- SOURCE DATA:
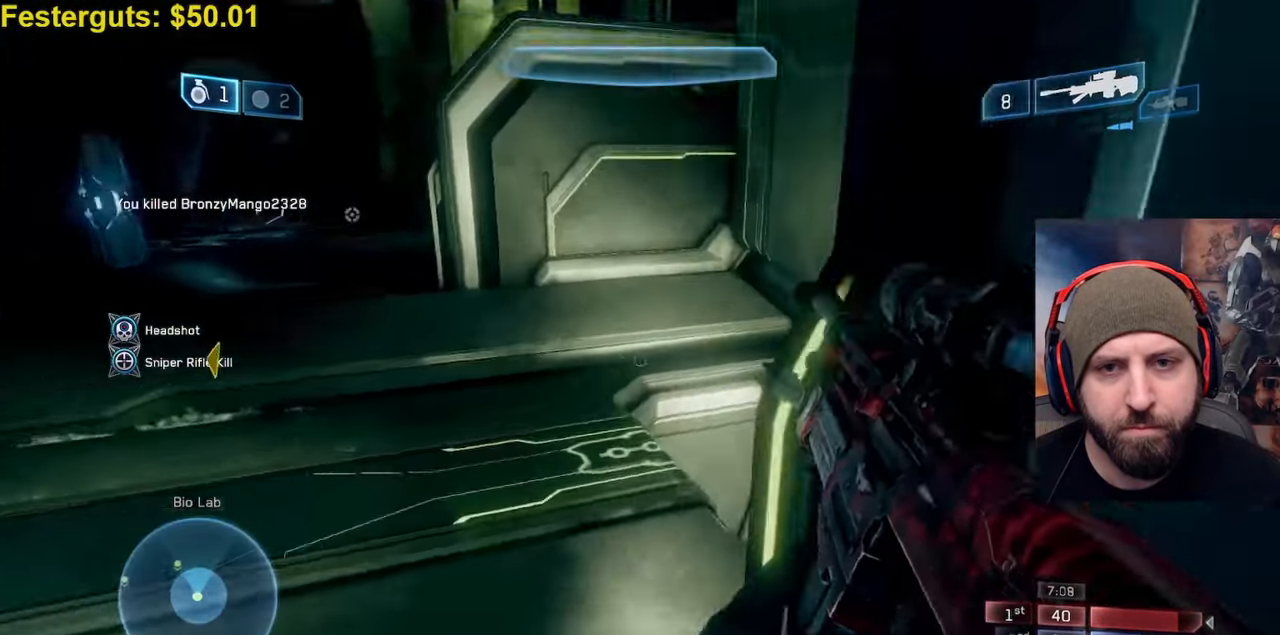
{"dt_ms": 500, "buttons": [], "left_stick": "up-right", "right_stick": "down", "events": [[350, "right_stick", "down"], [500, "left_stick", "up-right"]]}
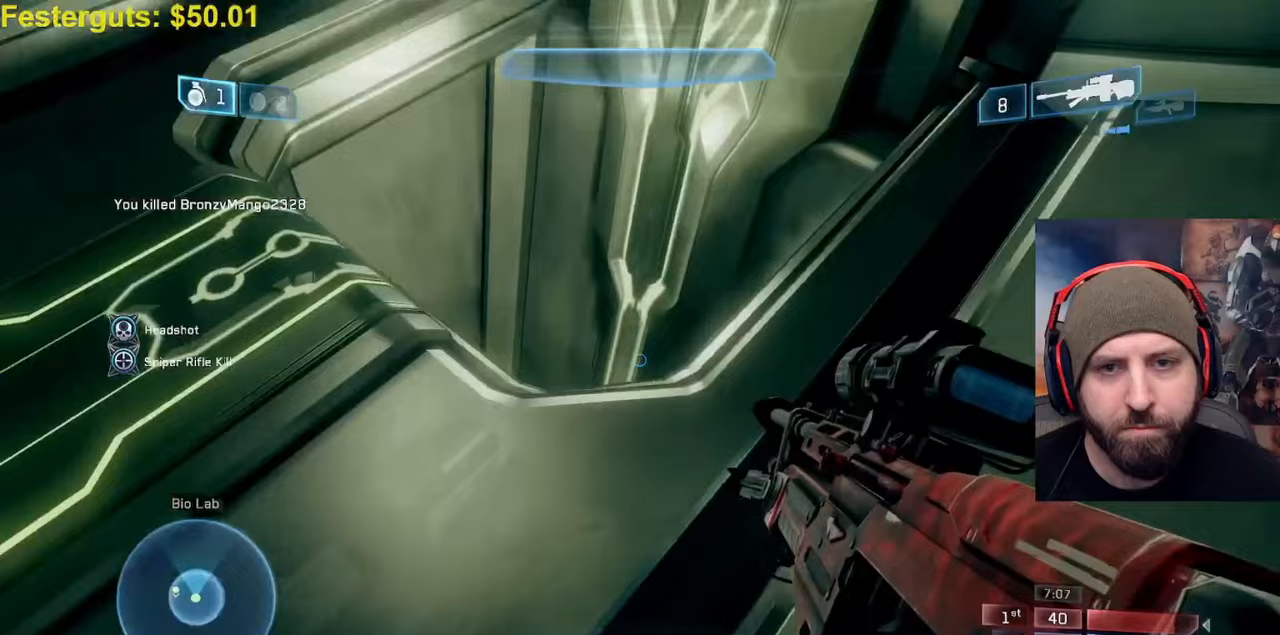
{"dt_ms": 500, "buttons": [], "left_stick": "center", "right_stick": "left", "events": [[17, "right_stick", "down-left"], [283, "right_stick", "left"], [317, "left_stick", "center"]]}
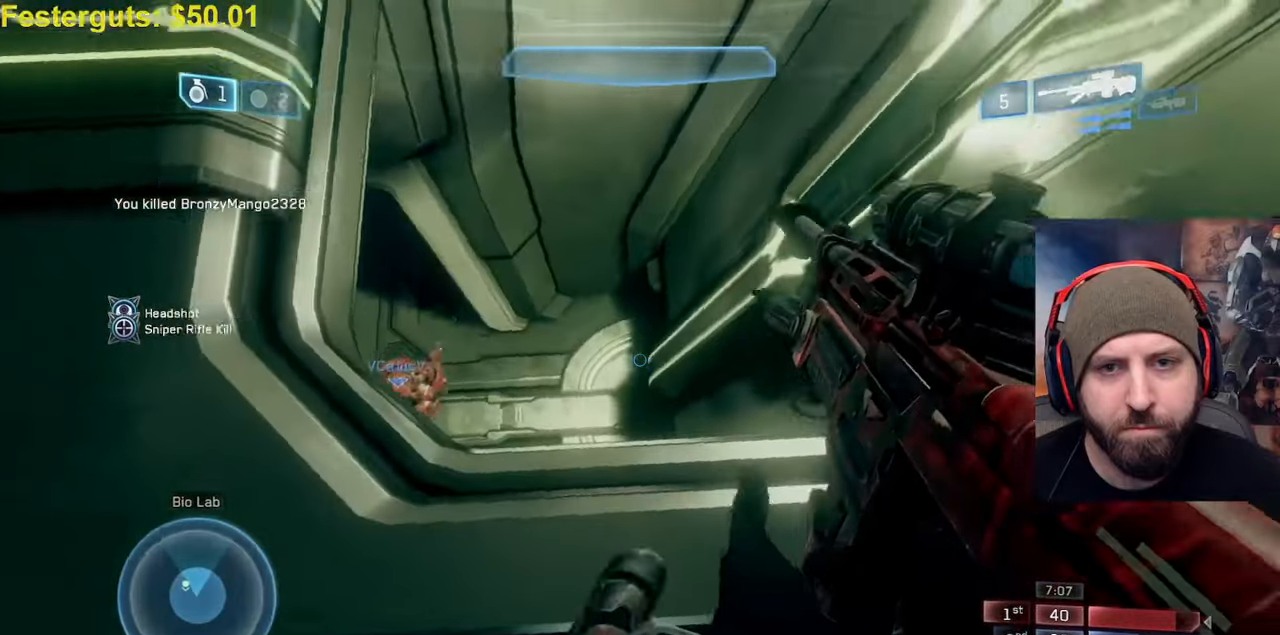
{"dt_ms": 500, "buttons": [], "left_stick": "up", "right_stick": "up-left", "events": [[117, "right_stick", "up-left"], [150, "left_stick", "up-left"], [317, "left_stick", "up"]]}
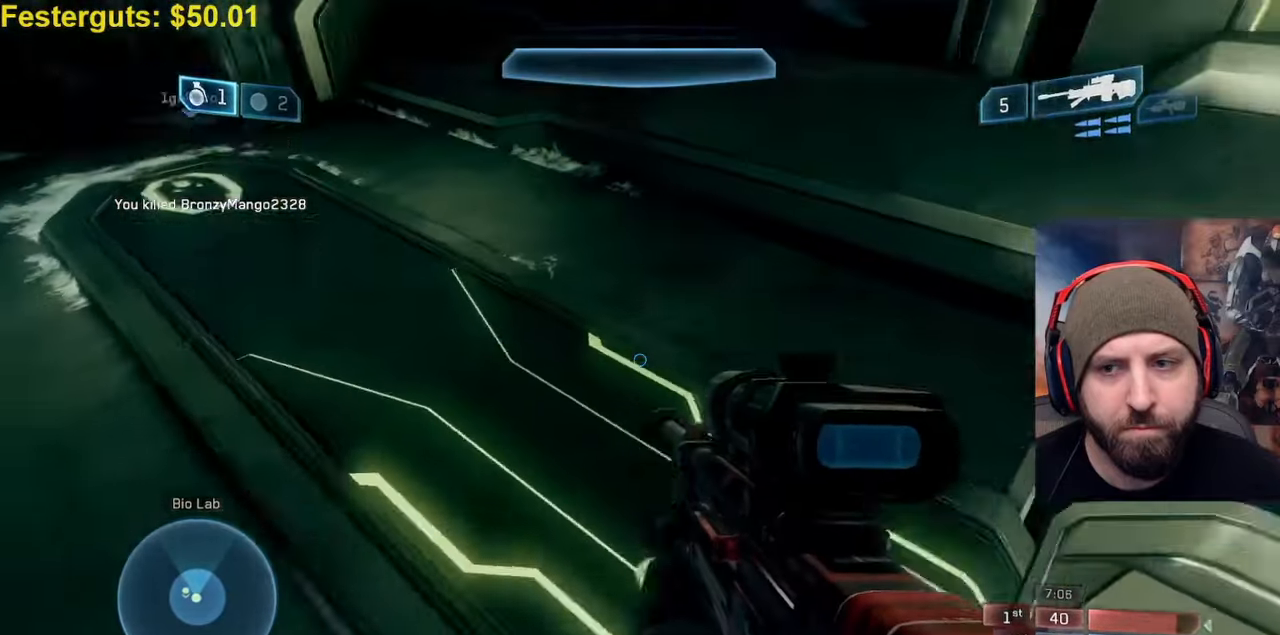
{"dt_ms": 500, "buttons": [], "left_stick": "up", "right_stick": "right", "events": [[17, "right_stick", "up"], [183, "Y", "down"], [250, "Y", "up"], [250, "right_stick", "center"], [400, "right_stick", "right"]]}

- WORK REQUEST: Print every line of the material above exactly as it reads, skipping the pictures.

- EXERCISE RESULT:
{"dt_ms": 500, "buttons": [], "left_stick": "up-right", "right_stick": "down", "events": [[350, "right_stick", "down"], [500, "left_stick", "up-right"]]}
{"dt_ms": 500, "buttons": [], "left_stick": "center", "right_stick": "left", "events": [[17, "right_stick", "down-left"], [283, "right_stick", "left"], [317, "left_stick", "center"]]}
{"dt_ms": 500, "buttons": [], "left_stick": "up", "right_stick": "up-left", "events": [[117, "right_stick", "up-left"], [150, "left_stick", "up-left"], [317, "left_stick", "up"]]}
{"dt_ms": 500, "buttons": [], "left_stick": "up", "right_stick": "right", "events": [[17, "right_stick", "up"], [183, "Y", "down"], [250, "Y", "up"], [250, "right_stick", "center"], [400, "right_stick", "right"]]}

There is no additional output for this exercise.